**Text excerpt**

This is important because it turns out how long you are going to play affects your odds of winning. This should be obvious to anyone that’s played the lottery. Your odds of winning if you get 100 lottery cards is better than if you get only one. But, if you could put down as many lottery cards as you wanted, there is obviously a point at which it becomes likely that you would win. Just cover half the possible numbers and there’s a 50/50 chance of winning. Cover all the numbers and you are guaranteed to win.

In the St. Petersburg paradox though, there’s no way to play long enough to cover all the numbers, (except, you know, infinity) because you never run out of ever decreasing odds for ever greater winnings. But it turns out that it is possible to cover half of the chances, just like in the lottery. In other words, if you play long enough you eventually reach a 50% chance of making a profit.

Now I’m pretty good with math concepts, but honestly, I was never good at that symbolic math stuff. I could probably figure it out if I had to, but since I’m a programmer I just wrote a program to find the answer empirically. It tries different stakes, and different numbers of rounds, millions of times, until it approximates where the 50% winning point is reached for any given stakes.

If you pay a dollar a game, you’ll have a better than 50/50 chance of making a profit after only three rounds. If you pay two dollars per game, you’ll have to play seven rounds for that same 50/50 chance. $3 requires 23 rounds, $4 takes 88 rounds, and a stake of $5 needs 350 rounds. For a ten dollar stake, you’d have to play about 360,000 rounds before you have a 50/50 chance of making money. Based on this empirical data, I came up with an equation that approximates this expansion. To have a 50/50 chance of profit, you have to play (4^s)/2.9 rounds where s is the stakes. By twenty dollars a game, nobody could live long enough to have a good chance of making a profit. If I extrapolate these values out, a stake of $100 dollars would be profitable after about 554116566985858715704124859427987104318001032338894081138405 rounds.

If we play for 18 million rounds instead of 1800, it only makes the game worth a couple more bucks.

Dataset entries
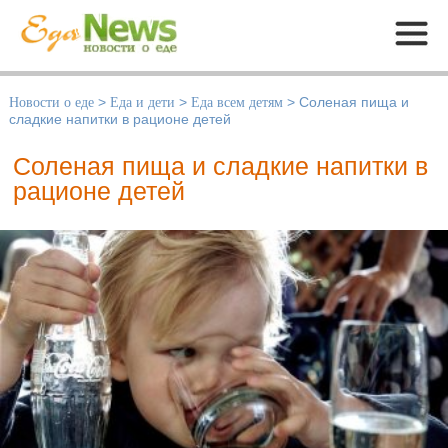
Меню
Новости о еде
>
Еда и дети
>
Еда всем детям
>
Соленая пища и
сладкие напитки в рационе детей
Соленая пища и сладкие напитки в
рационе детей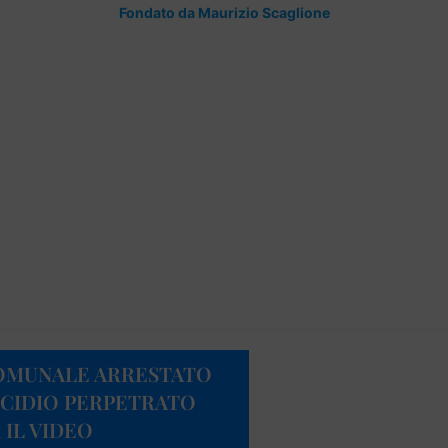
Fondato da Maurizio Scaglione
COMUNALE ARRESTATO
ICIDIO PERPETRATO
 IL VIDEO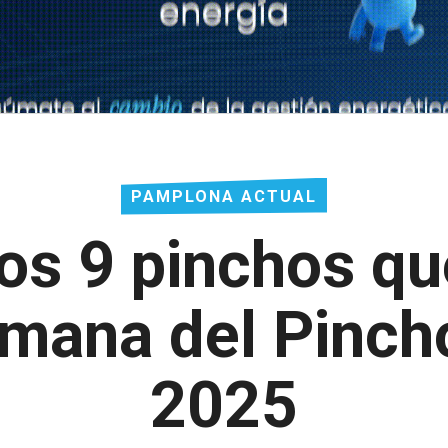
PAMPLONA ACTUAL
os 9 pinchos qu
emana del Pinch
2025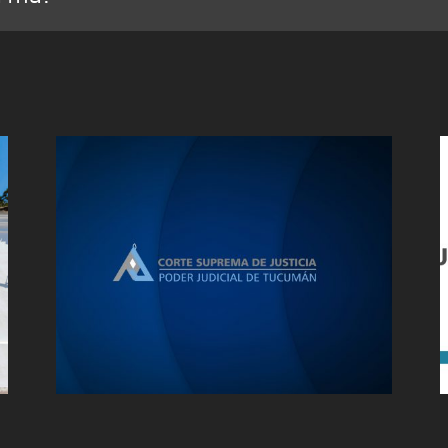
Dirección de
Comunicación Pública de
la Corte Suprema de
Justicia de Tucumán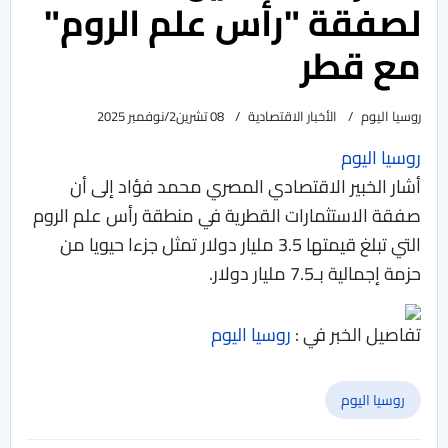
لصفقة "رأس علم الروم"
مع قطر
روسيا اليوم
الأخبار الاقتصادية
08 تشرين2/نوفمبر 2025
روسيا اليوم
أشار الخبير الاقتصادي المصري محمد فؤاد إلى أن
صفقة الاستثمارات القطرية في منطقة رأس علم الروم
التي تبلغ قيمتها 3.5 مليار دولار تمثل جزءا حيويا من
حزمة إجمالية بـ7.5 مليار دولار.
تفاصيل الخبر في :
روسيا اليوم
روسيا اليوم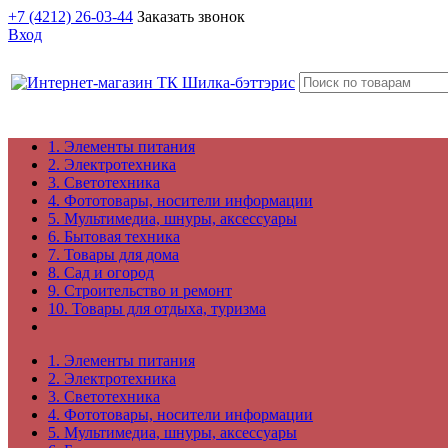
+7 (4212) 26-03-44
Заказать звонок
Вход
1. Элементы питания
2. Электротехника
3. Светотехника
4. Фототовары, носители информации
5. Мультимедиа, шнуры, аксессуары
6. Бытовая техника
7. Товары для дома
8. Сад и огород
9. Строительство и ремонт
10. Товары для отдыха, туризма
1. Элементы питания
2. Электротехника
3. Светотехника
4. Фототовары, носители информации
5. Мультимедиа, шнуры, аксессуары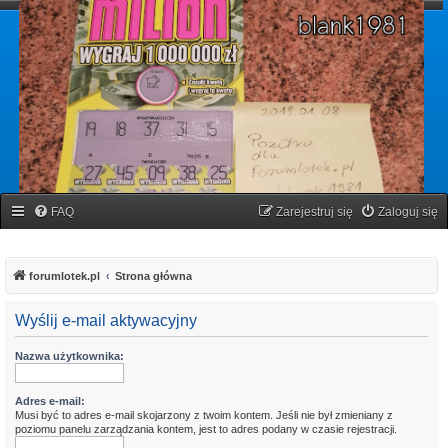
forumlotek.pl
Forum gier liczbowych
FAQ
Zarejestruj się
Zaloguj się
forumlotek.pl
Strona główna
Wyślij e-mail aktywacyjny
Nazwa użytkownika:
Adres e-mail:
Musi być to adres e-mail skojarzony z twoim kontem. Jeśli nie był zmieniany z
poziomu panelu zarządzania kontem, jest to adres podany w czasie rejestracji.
==
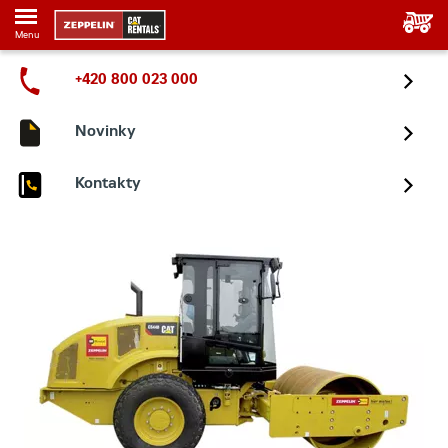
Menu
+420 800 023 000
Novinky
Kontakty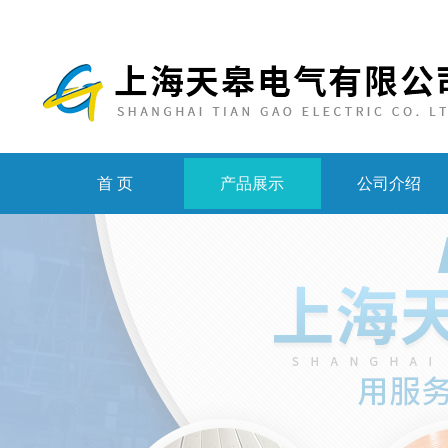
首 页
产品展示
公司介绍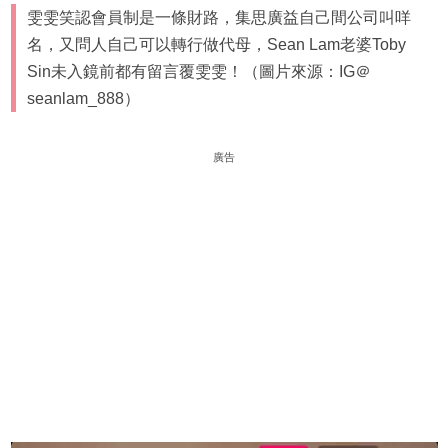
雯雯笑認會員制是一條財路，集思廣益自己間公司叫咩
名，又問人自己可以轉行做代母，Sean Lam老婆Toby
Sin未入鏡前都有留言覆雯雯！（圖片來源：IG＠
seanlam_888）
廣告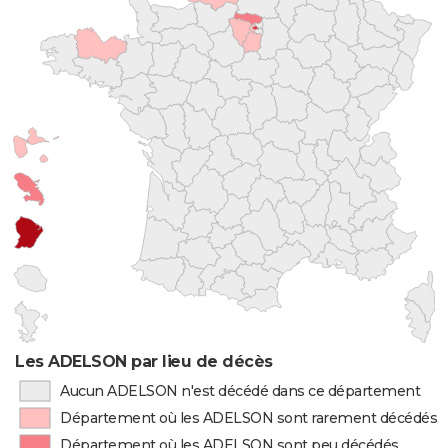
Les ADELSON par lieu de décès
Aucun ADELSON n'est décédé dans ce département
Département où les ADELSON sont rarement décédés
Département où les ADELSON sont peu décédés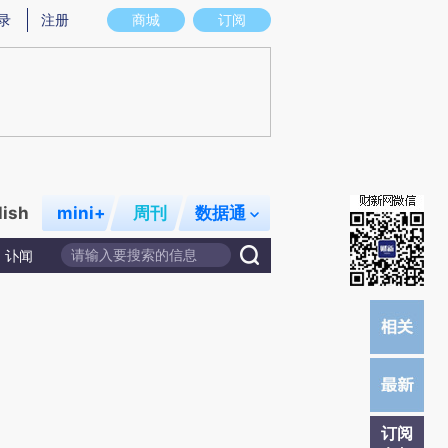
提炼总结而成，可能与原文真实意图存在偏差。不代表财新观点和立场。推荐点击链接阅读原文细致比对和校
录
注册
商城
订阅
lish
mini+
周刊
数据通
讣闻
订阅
==
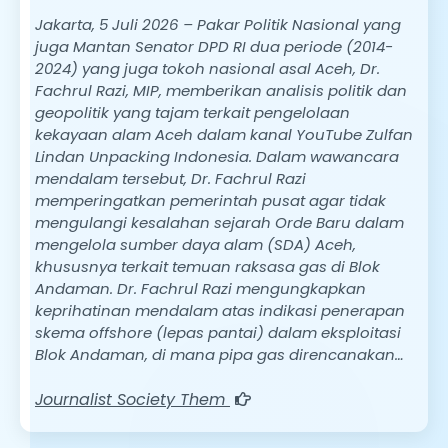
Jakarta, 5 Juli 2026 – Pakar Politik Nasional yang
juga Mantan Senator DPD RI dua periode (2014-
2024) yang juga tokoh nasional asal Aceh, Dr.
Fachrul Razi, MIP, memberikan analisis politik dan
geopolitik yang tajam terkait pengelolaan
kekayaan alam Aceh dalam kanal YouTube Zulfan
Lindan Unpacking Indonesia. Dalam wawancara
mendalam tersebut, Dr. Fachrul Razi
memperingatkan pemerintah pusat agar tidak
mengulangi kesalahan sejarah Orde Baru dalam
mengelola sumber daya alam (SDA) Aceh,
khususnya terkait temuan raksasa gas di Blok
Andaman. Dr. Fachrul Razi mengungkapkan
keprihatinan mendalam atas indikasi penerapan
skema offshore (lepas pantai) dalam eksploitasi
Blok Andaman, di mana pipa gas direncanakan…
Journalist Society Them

**Task instructions**
Please write out the passage on the St. Petersburg paradox between "This is important" and "guaranteed to win.", inclusive.

**Answer for this exercise**
This is important because it turns out how long you are going to play affects your odds of winning. This should be obvious to anyone that’s played the lottery. Your odds of winning if you get 100 lottery cards is better than if you get only one. But, if you could put down as many lottery cards as you wanted, there is obviously a point at which it becomes likely that you would win. Just cover half the possible numbers and there’s a 50/50 chance of winning. Cover all the numbers and you are guaranteed to win.